- [Work order] Your task is to filter the data below down to the lines holding "pixels".

- [Data]
====

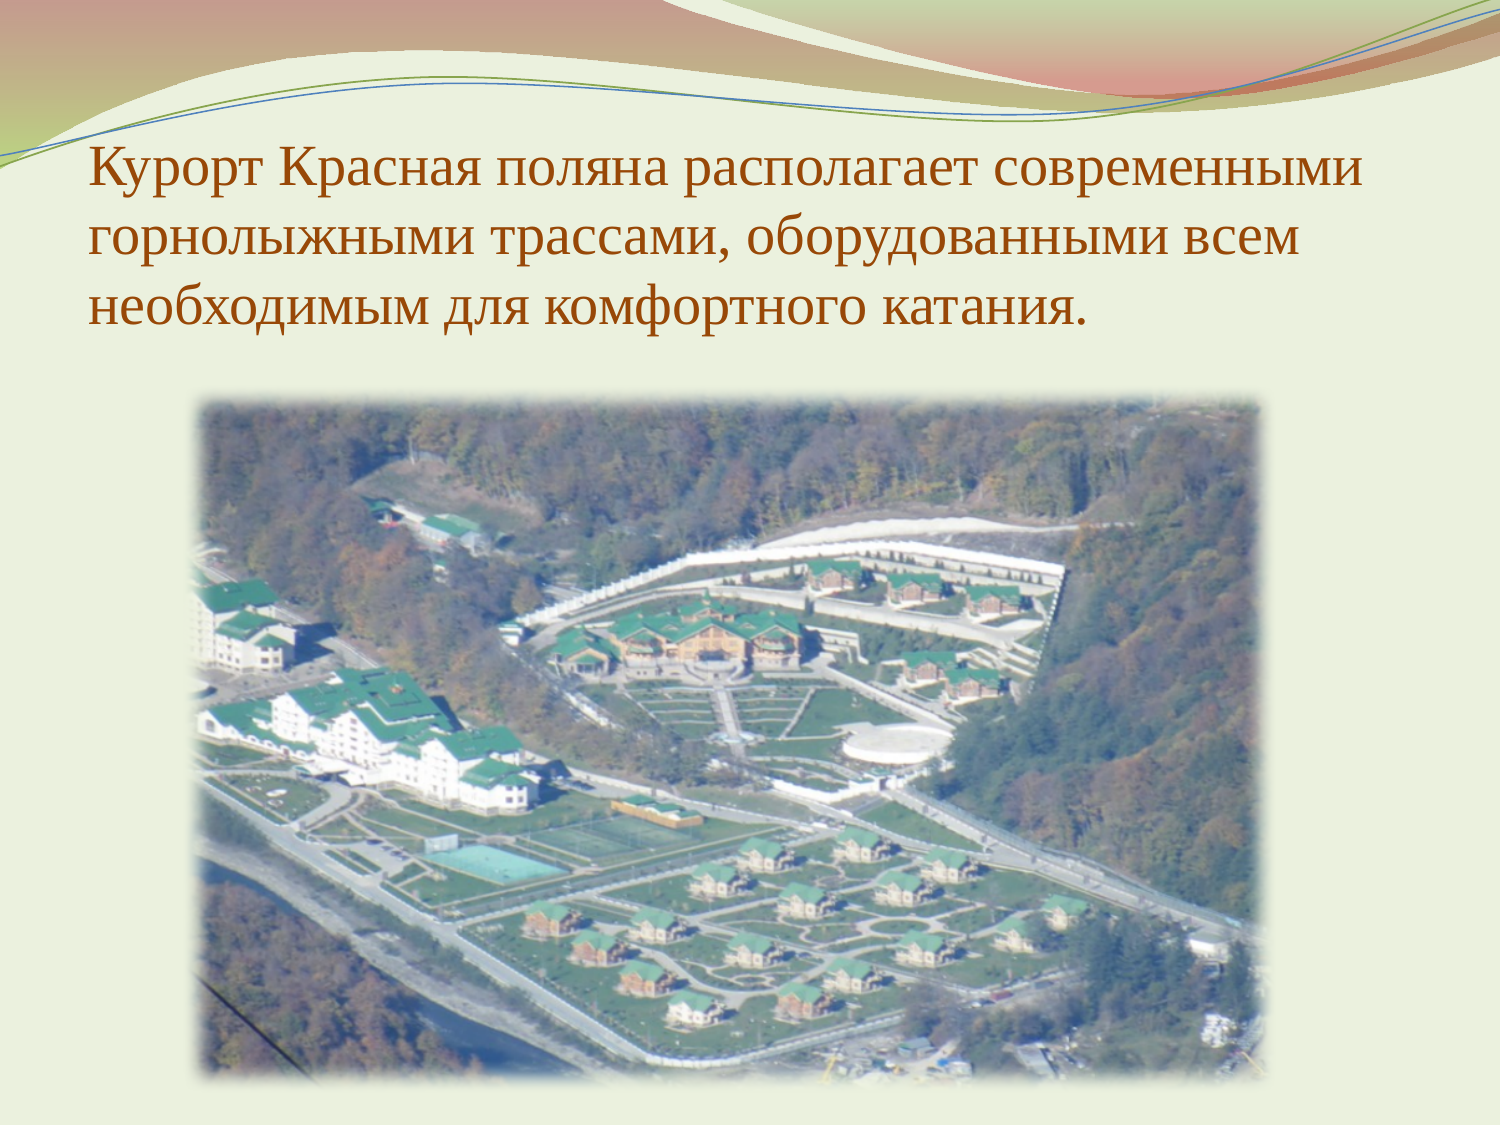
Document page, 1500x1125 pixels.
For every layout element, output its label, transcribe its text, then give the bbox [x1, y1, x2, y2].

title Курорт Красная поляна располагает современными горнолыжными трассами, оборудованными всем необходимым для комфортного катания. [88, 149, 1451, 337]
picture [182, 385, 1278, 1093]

====

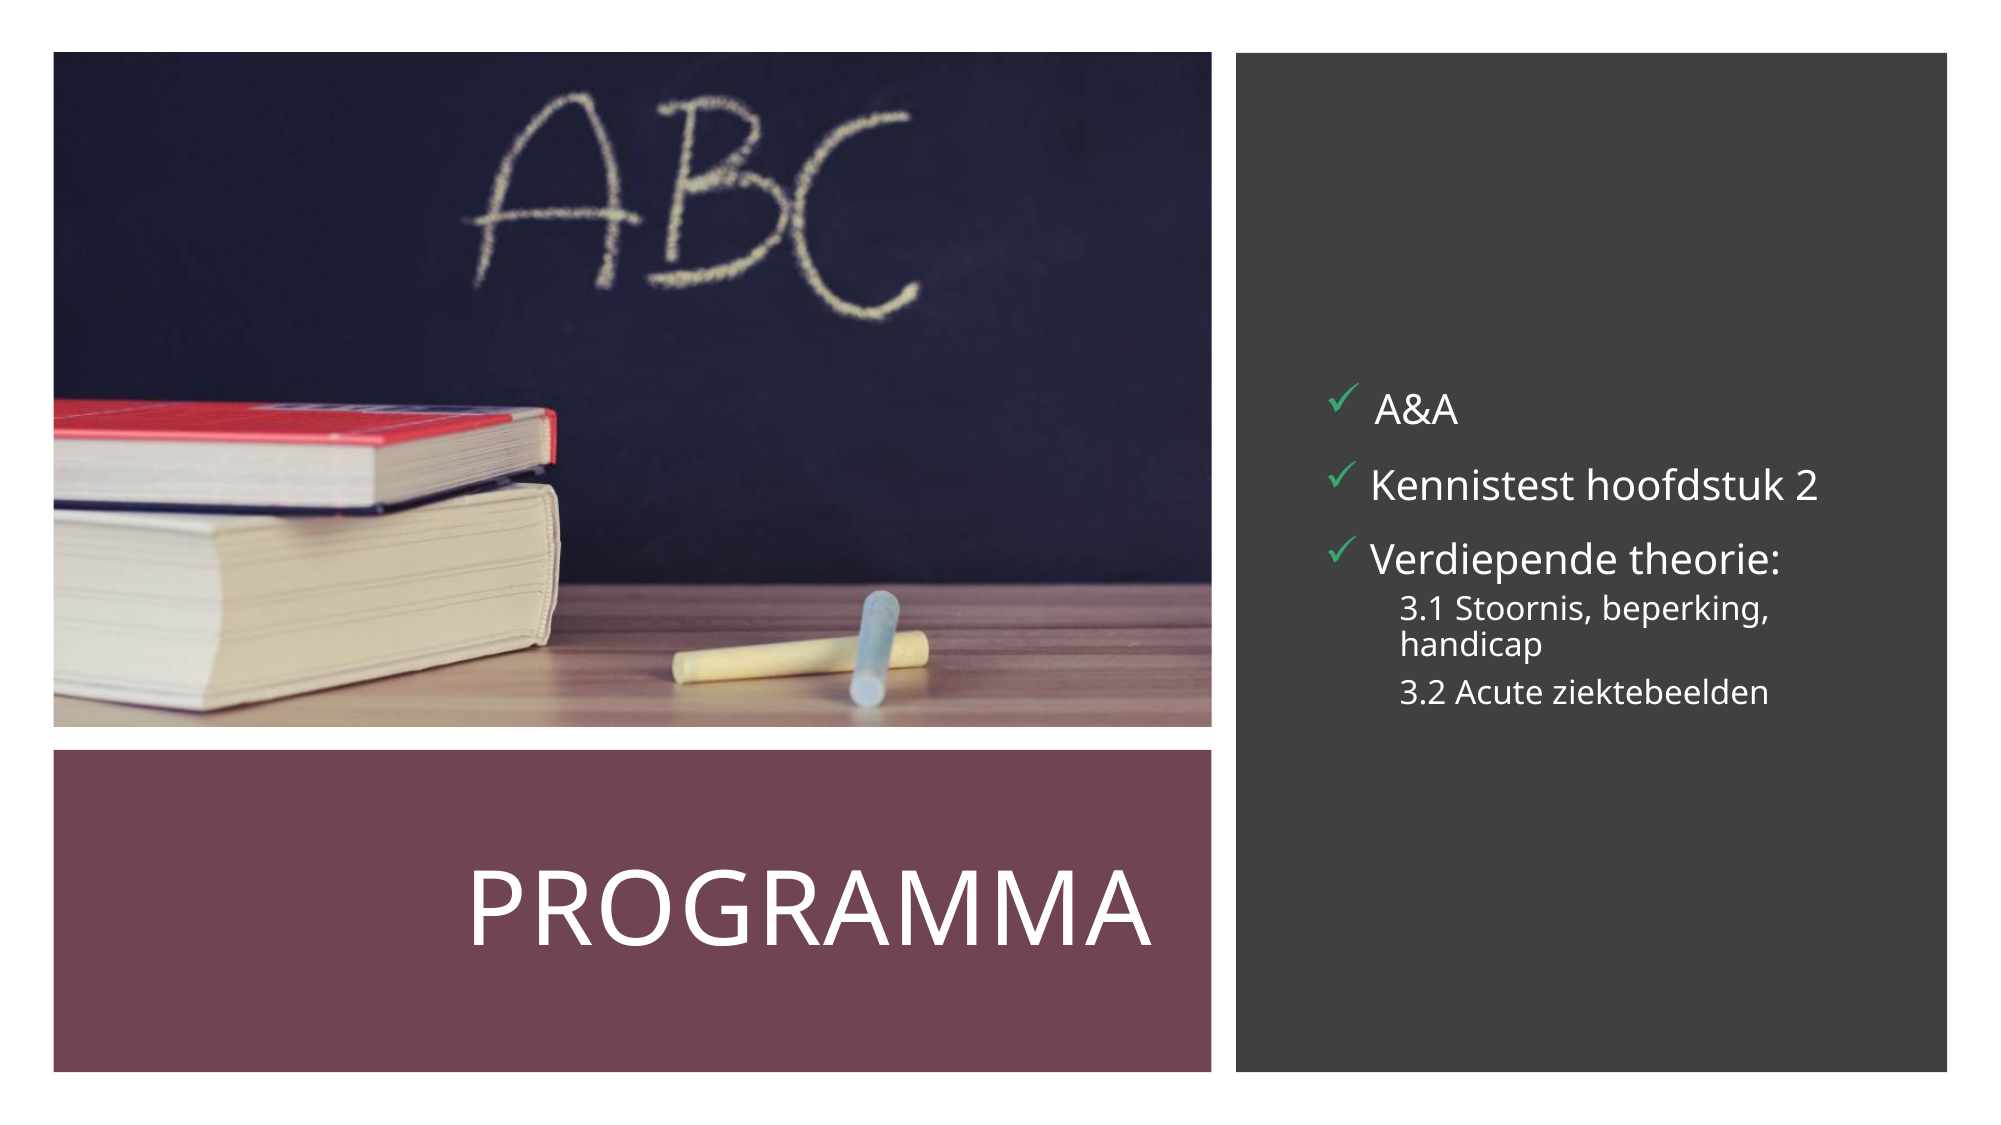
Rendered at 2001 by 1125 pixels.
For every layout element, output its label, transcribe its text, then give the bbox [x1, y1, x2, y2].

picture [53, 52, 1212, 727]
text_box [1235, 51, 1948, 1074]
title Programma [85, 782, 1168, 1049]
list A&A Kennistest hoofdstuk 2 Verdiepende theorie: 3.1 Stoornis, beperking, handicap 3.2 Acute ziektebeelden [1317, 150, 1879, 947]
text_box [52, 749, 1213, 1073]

====

- [Solution to the exercise]
Document page, 1500x1125 pixels.
Rendered at 2001 by 1125 pixels.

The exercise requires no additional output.